The browser has three major features:

Web pages: These tabs behave like average tabs in chrome. You can surf webpages in these tabs.

Application Tabs:  The browser also has a set of ‘Application Tabs’. Application tabs are pinned for easy access in the web-browser. This gives quick and easy access to application like ‘Gmail’, ‘Google Docs’ or potentially any application that is often used.

Chrome Menu: Besides the Application Tab, you will find the chrome menu. Other applications like contacts and calculator can be accessed from this menu. Applications accessed from the Chrome menu can open in application tabs, or in small overlay window panels.

Panels: Panels are persistent light weight windows that can overlay on top of the browser. The window continues to display even if you toggle among the different chrome browser windows. Through Panels, activities like chatting and file handling and sharing are accomplished. For instance, if the user wants to view the contents of a USB device, he plugs it in the machine and he will see the contents in the pop-up panels.  You can also dock the Panels in a side-bar.

Applications in Chrome OS

All apps in Google Chrome OS are web apps. Apps are sandboxed. This means that they can’t interfere with each other and your device. Therefore the chances of getting a virus are minimal. The root system is read only.

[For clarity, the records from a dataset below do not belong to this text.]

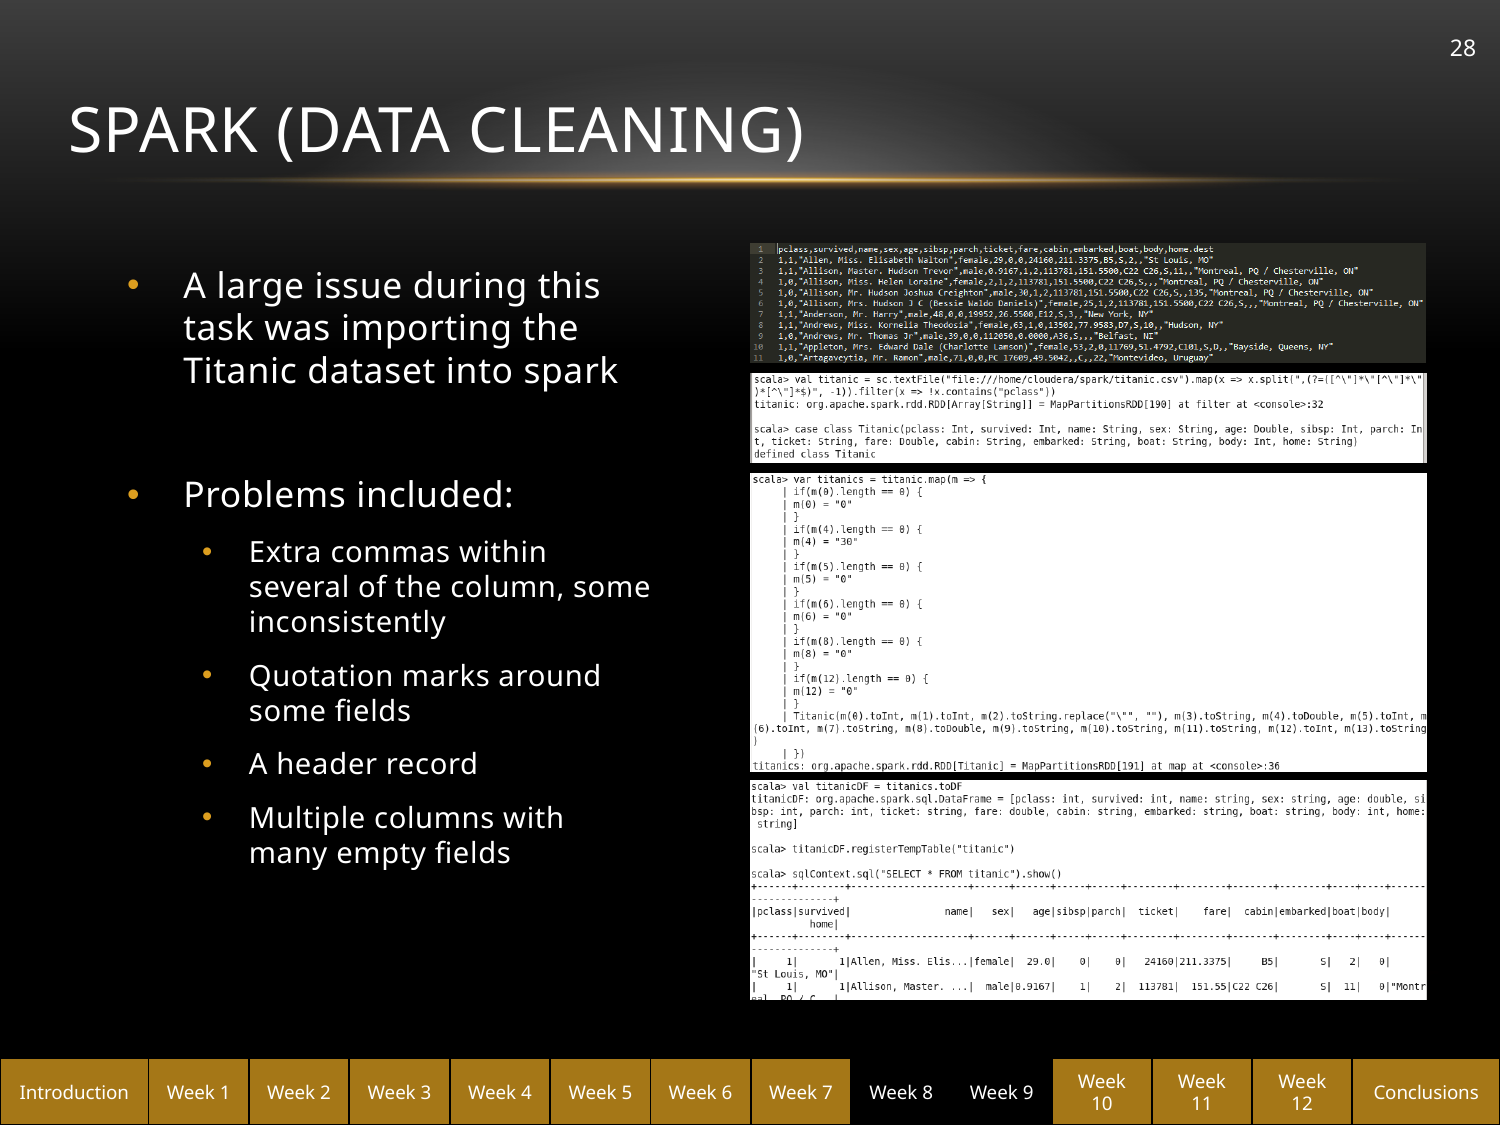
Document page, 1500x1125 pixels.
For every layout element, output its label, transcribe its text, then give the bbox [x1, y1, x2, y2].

title Spark (Data cleaning) [53, 19, 1400, 173]
list A large issue during this task was importing the Titanic dataset into spark Problems included: Extra commas within several of the column, some inconsistently Quotation marks around some fields A header record Multiple columns with many empty fields [112, 255, 668, 1024]
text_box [0, 1058, 1500, 1125]
picture [0, 0, 1500, 1058]
slide_number 28 [1410, 19, 1492, 79]
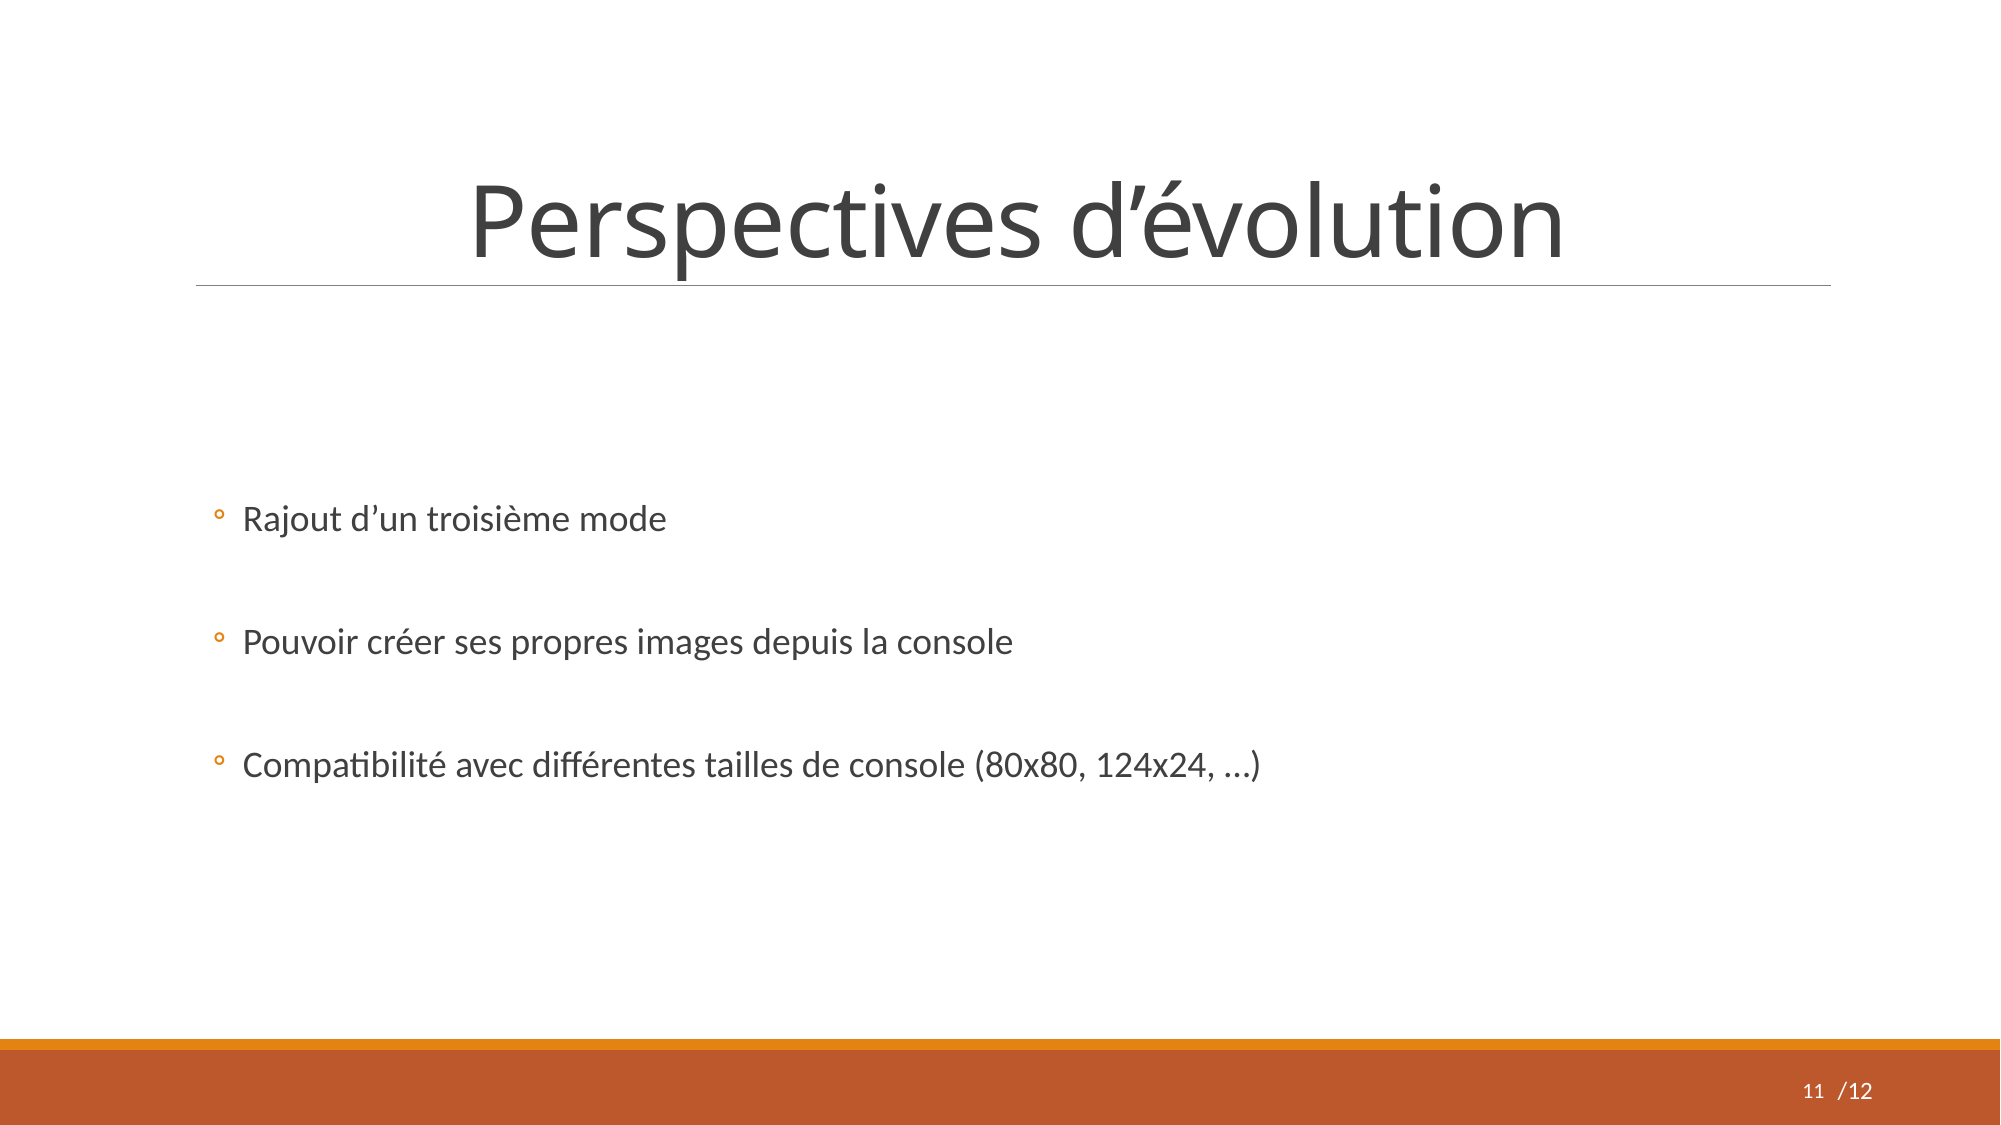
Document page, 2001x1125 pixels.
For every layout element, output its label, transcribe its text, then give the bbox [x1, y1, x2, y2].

All user data is encrypted and fully secure. On bootup, the OS checks itself and incase any improper functionality is found; the OS automatically downloads patches and reinstalls them.

Chrome OS does not support local applications. This means you won’t be able to download and install Firefox. Another consequence is that Google will make an app store for its users. However it’s yet not functional.

File storage

As discussed earlier Chrome OS is based on cloud computing. All the applications and user files and data are saved over the internet. Though there have been major concerns about data security in cloud computing, Google seems to have somewhat convinced people that their data is safe. It’s a fact that even today most Google users’ personal information is already up in the cloud.

This implies that users do not have to worry incase their netbooks are stolen, as most of their data is still safe in the cloud. Moreover users will be free from the inconvenience of backing up their data time and again.

File sharing

File sharing is easier with Chrome OS. Consider a hypothetical situation where you have to send a file from a USB drive to your friend with whom you are chatting. You will plug-in the USB and the file will show up in a panel. Now you have to simply drag and drop the file between the two panels i.e. the chat and the USB panel.

Google Chrome is yet another ambitious and highly anticipated project from the house of Google. This internet focused device is indeed this year’s most revolutionary step in computing. However, the question of Google Chrome OS usefulness is still debatable – when in the absence of an internet connection.